We start the trail just before 2pm and have roughly 4 hours ahead of us to reach the first campsite, Camp Adan. My husband and I are exhausted from the long travel hours, and the first portion of the trail shows no mercy. There are many steep inclines, and I feel like keeling over. Not to mention the temperature is in the high 90s (F). The views are incredible though, which makes these tough ascents easier to manage.
There is a little hut along the way where we can purchase Gatorade and waters, which was a lovely surprise.
And the group stops for a fresh fruit break midway to Camp Adan.
We reach Camp Adan just before sunset, which gives us minimal time to wash off in the river before dark. The river is freezing so I don’t mind washing off quickly and then heading back. After dinner, we enjoy some beers and a few games of cards, before getting to bed. Tonight we are sleeping in hammocks, and I am excited for much needed rest.
Day 2 is a more relaxed day as we are hiking only two hours to the second campsite, Camp Wiwa.
For the remainder of the day, we swim in the swimming hole, and then come back so our indigenous guide and his family, Alberto, Daniela, and Katia, can teach us about mochila making, cacao plants, and picking coco leaves. They are all wearing white to represent the purity of nature. The other indigenous groups wear white as well.
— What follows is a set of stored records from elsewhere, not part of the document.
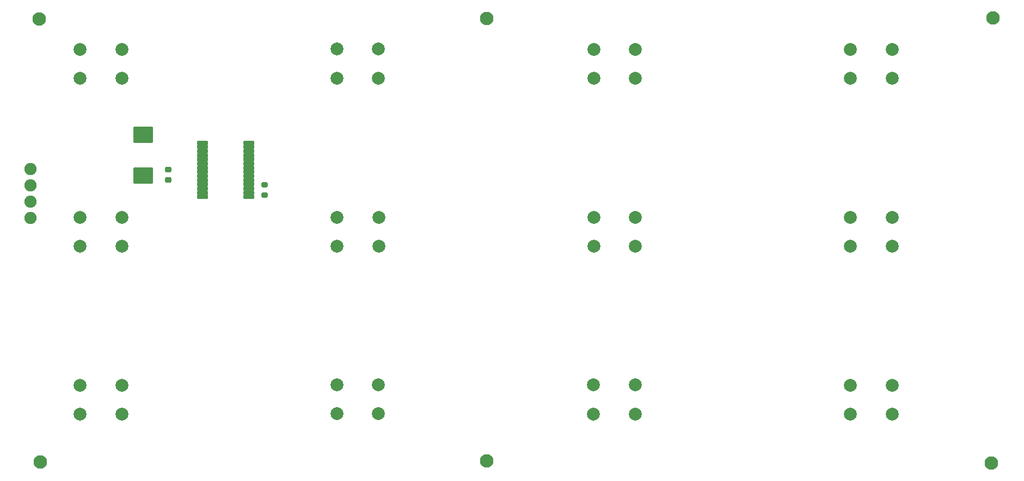
<source format=gts>
%TF.GenerationSoftware,KiCad,Pcbnew,9.0.4-9.0.4-0~ubuntu24.04.1*%
%TF.CreationDate,2025-09-24T17:36:06+03:00*%
%TF.ProjectId,Nurse remote control,4e757273-6520-4726-956d-6f746520636f,rev?*%
%TF.SameCoordinates,Original*%
%TF.FileFunction,Soldermask,Top*%
%TF.FilePolarity,Negative*%
%FSLAX46Y46*%
G04 Gerber Fmt 4.6, Leading zero omitted, Abs format (unit mm)*
G04 Created by KiCad (PCBNEW 9.0.4-9.0.4-0~ubuntu24.04.1) date 2025-09-24 17:36:06*
%MOMM*%
%LPD*%
G01*
G04 APERTURE LIST*
G04 Aperture macros list*
%AMRoundRect*
0 Rectangle with rounded corners*
0 $1 Rounding radius*
0 $2 $3 $4 $5 $6 $7 $8 $9 X,Y pos of 4 corners*
0 Add a 4 corners polygon primitive as box body*
4,1,4,$2,$3,$4,$5,$6,$7,$8,$9,$2,$3,0*
0 Add four circle primitives for the rounded corners*
1,1,$1+$1,$2,$3*
1,1,$1+$1,$4,$5*
1,1,$1+$1,$6,$7*
1,1,$1+$1,$8,$9*
0 Add four rect primitives between the rounded corners*
20,1,$1+$1,$2,$3,$4,$5,0*
20,1,$1+$1,$4,$5,$6,$7,0*
20,1,$1+$1,$6,$7,$8,$9,0*
20,1,$1+$1,$8,$9,$2,$3,0*%
G04 Aperture macros list end*
%ADD10C,2.000000*%
%ADD11RoundRect,0.102000X-0.750000X0.200000X-0.750000X-0.200000X0.750000X-0.200000X0.750000X0.200000X0*%
%ADD12C,2.100000*%
%ADD13C,1.905800*%
%ADD14RoundRect,0.200000X0.275000X-0.200000X0.275000X0.200000X-0.275000X0.200000X-0.275000X-0.200000X0*%
%ADD15RoundRect,0.102000X-1.400000X1.200000X-1.400000X-1.200000X1.400000X-1.200000X1.400000X1.200000X0*%
%ADD16RoundRect,0.225000X-0.250000X0.225000X-0.250000X-0.225000X0.250000X-0.225000X0.250000X0.225000X0*%
G04 APERTURE END LIST*
D10*
%TO.C,SW9*%
X86203000Y-97568000D03*
X92703000Y-97568000D03*
X86203000Y-102068000D03*
X92703000Y-102068000D03*
%TD*%
D11*
%TO.C,IC1*%
X105211000Y-59752000D03*
X105211000Y-60402000D03*
X105211000Y-61052000D03*
X105211000Y-61702000D03*
X105211000Y-62352000D03*
X105211000Y-63002000D03*
X105211000Y-63652000D03*
X105211000Y-64302000D03*
X105211000Y-64952000D03*
X105211000Y-65602000D03*
X105211000Y-66252000D03*
X105211000Y-66902000D03*
X105211000Y-67552000D03*
X105211000Y-68202000D03*
X112461000Y-68202000D03*
X112461000Y-67552000D03*
X112461000Y-66902000D03*
X112461000Y-66252000D03*
X112461000Y-65602000D03*
X112461000Y-64952000D03*
X112461000Y-64302000D03*
X112461000Y-63652000D03*
X112461000Y-63002000D03*
X112461000Y-62352000D03*
X112461000Y-61702000D03*
X112461000Y-61052000D03*
X112461000Y-60402000D03*
X112461000Y-59752000D03*
%TD*%
D10*
%TO.C,SW7*%
X166100000Y-71379000D03*
X172600000Y-71379000D03*
X166100000Y-75879000D03*
X172600000Y-75879000D03*
%TD*%
%TO.C,SW11*%
X166073000Y-97496000D03*
X172573000Y-97496000D03*
X166073000Y-101996000D03*
X172573000Y-101996000D03*
%TD*%
%TO.C,SW6*%
X126156000Y-71402000D03*
X132656000Y-71402000D03*
X126156000Y-75902000D03*
X132656000Y-75902000D03*
%TD*%
D12*
%TO.C,REF3*%
X149463000Y-40355000D03*
%TD*%
D10*
%TO.C,SW5*%
X86198000Y-71412000D03*
X92698000Y-71412000D03*
X86198000Y-75912000D03*
X92698000Y-75912000D03*
%TD*%
D12*
%TO.C,REF6*%
X227915000Y-109612000D03*
%TD*%
D10*
%TO.C,SW4*%
X206009000Y-45198000D03*
X212509000Y-45198000D03*
X206009000Y-49698000D03*
X212509000Y-49698000D03*
%TD*%
D13*
%TO.C,J1*%
X78500000Y-71500000D03*
X78500000Y-68960000D03*
X78500000Y-66420000D03*
X78500000Y-63880000D03*
%TD*%
D10*
%TO.C,SW1*%
X86198000Y-45225000D03*
X92698000Y-45225000D03*
X86198000Y-49725000D03*
X92698000Y-49725000D03*
%TD*%
D12*
%TO.C,REF1*%
X79831000Y-40473000D03*
%TD*%
D10*
%TO.C,SW10*%
X126125000Y-97484000D03*
X132625000Y-97484000D03*
X126125000Y-101984000D03*
X132625000Y-101984000D03*
%TD*%
D12*
%TO.C,REF5*%
X228194000Y-40310000D03*
%TD*%
%TO.C,REF2*%
X80000000Y-109500000D03*
%TD*%
D14*
%TO.C,R1*%
X114883000Y-67944000D03*
X114883000Y-66294000D03*
%TD*%
D10*
%TO.C,SW2*%
X126133000Y-45172000D03*
X132633000Y-45172000D03*
X126133000Y-49672000D03*
X132633000Y-49672000D03*
%TD*%
%TO.C,SW8*%
X206005000Y-71380000D03*
X212505000Y-71380000D03*
X206005000Y-75880000D03*
X212505000Y-75880000D03*
%TD*%
D15*
%TO.C,C1*%
X96000000Y-58500000D03*
X96000000Y-64900000D03*
%TD*%
D10*
%TO.C,SW12*%
X206004000Y-97514000D03*
X212504000Y-97514000D03*
X206004000Y-102014000D03*
X212504000Y-102014000D03*
%TD*%
%TO.C,SW3*%
X166087000Y-45199000D03*
X172587000Y-45199000D03*
X166087000Y-49699000D03*
X172587000Y-49699000D03*
%TD*%
D12*
%TO.C,REF4*%
X149463000Y-109329000D03*
%TD*%
D16*
%TO.C,C2*%
X99892493Y-63970839D03*
X99892493Y-65520839D03*
%TD*%
M02*

</source>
Tomorrow will be a long day, and we are to head out just as the sun is rising.
On day 3 of the hike, we hike about six hours to the third campsite, El Paraiso (“Paradise”). By beginning at sunrise, we will arrive at Paraiso in time for lunch. Katia hikes with us today, as we move deeper into the jungle. It is fun to have her with us as she points out all the cacao fruits, Banana plants, and butterflies. Today’s hike takes us by a Kogi village and includes river crossings and beautiful mountainous views.
As planned, we reached Camp Paraiso just before lunch. Since Camp Paraiso is less than a mile away from Ciudad Perdida, Leo offers our group the opportunity to go there today, after lunch, to avoid the crowd that arrives in the mornings. Everyone in our group agrees to make the final trek to Ciudad Perdida today after lunch.
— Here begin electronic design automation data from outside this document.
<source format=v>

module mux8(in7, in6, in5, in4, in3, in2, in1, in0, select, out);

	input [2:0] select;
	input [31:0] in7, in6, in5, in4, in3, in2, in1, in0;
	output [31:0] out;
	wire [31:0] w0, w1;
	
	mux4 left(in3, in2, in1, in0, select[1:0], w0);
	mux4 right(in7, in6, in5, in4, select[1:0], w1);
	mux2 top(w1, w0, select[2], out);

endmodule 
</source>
There is a quick walk from Camp Paraiso to the beginning of 1200 stone stairs which lead you up to Ciudad Perdida. The walk up the steps aren’t easy and we take our time.
When we reach the lower level, we stop off to rest and perform a ritual around one of the stone circles. Our indigenous guide gives us each coco leaves to place in the middle of the circle as our offerings. Then we all walk the ring of stones, and make a wish. Leo shows us more stone circles, and what was once a jail.
And the higher we climb, the more impressive the views become.
We’ve made it to the top of Ciudad Perdida, where you get a great view of the terraces and surrounding mountains. It is incredible to think of this place 1200 years ago.
Day 4 of the trek takes us back to Camp Wiwa. Katia stays hiking with us and helps us point out things we missed the first time. Like this massive bamboo tree!
And finally, day 5 of the trek brings us from Camp Wiwa all the way back to Machete. Its a long day, with very little flat ground and we are greeted with a quick rain shower. Hiking in muddy conditions is much harder and I am immediately thankful we didn’t experience any rain until now. Although the cloudy skies which gently lay over part of the mountain ranges provide great photo opportunities.
When reaching Machete, I feel a great sense of accomplishment, and our group comes together for a celebratory lunch, before heading back to Santa Marta. Saying goodbye Alberto, Daniela, and Katia was bittersweet, and I was very thankful for our time with them. I learned so much on this trek and am very thankful for this experience.
Have you been on any multi-day treks? If so, which one is your favorite?